For y, combining y^3 with y^-1 and y^-4, we add the exponents to get y^(3 - 1 - 4) = y^-2.
Therefore, the simplified expression is:
6x^-8/y^-2.
To clarify the restrictions on the variables:
There are no specific restrictions provided in the original expression. However, remember that division by zero is undefined, so any value of x or y that makes the denominator zero should be excluded from the domain.
To divide the rational expression, we need to simplify the rational fractions and then divide them.
First, let's simplify the expressions individually.
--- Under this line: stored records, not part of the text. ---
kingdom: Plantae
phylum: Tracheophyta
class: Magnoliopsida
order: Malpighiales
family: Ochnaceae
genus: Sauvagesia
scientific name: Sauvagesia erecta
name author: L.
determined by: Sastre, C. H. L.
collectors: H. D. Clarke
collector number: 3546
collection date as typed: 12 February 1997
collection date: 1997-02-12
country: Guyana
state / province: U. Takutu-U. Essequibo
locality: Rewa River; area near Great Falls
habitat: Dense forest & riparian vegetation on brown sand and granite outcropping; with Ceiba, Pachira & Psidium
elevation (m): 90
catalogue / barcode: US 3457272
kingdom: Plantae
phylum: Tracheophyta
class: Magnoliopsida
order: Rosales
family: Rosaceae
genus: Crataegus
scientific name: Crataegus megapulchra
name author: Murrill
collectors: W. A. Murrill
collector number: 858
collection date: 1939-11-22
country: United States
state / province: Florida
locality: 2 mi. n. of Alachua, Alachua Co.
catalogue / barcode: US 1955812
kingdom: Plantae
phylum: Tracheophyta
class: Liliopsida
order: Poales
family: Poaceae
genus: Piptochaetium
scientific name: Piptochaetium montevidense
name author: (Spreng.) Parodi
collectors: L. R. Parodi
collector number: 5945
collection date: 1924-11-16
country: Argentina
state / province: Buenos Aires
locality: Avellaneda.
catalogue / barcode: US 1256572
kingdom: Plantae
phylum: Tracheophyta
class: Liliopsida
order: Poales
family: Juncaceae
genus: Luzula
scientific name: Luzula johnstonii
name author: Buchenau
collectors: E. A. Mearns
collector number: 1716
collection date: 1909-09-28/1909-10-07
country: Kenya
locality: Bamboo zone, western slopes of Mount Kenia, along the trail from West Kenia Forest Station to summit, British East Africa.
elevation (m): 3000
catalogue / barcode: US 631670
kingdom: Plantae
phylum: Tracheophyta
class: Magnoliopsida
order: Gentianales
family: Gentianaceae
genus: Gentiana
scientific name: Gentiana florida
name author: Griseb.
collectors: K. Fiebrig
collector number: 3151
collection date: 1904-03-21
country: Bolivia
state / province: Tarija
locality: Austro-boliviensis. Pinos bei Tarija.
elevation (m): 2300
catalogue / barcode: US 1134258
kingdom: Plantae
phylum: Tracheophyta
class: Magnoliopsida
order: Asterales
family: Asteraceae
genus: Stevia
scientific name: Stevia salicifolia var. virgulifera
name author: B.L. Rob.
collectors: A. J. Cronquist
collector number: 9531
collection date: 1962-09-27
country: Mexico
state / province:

For the numerator: 2x^4 / 3y^3
The numerator is already simplified, so no further simplification is needed.
For the denominator: 8y^(-4/3) / x^(-6)
We can simplify the denominator by moving negative exponents to the numerator and changing their signs.
8y^(-4/3) / x^(-6) = 8 / (y^(4/3) * x^6)
Now that we have simplified the expressions, we can divide them by multiplying the first fraction by the reciprocal of the second fraction.
(2x^4 / 3y^3) / (8 / (y^(4/3) * x^6))
To divide, we multiply the first fraction by the reciprocal of the second fraction.
(2x^4 / 3y^3) * ((y^(4/3) * x^6) / 8)
When multiplying rational expressions, we can simplify by canceling common factors between the numerators and denominators.
Canceling factors:
(2x^4 / (3y^3)) * ((y^(4/3) * x^6) / 8)
= (2x^4 * y^(4/3) * x^6) / (3y^3 * 8)
To simplify further, we can combine like terms in the numerator and denominator.
= (2 * x^4 * x^6 * y^(4/3)) / (3 * 8 * y^3)
= (2 * x^(4 + 6) * y^(4/3)) / (24 * y^3)
= (2 * x^10 * y^(4/3)) / (24 * y^3)
Simplifying the expression gives us:
(x^10 * y^(4/3)) / (12 * y^3)
The restrictions on the variables are:
1. The variable y cannot equal zero since it appears in the denominator.
2. The variable x does not have any restrictions.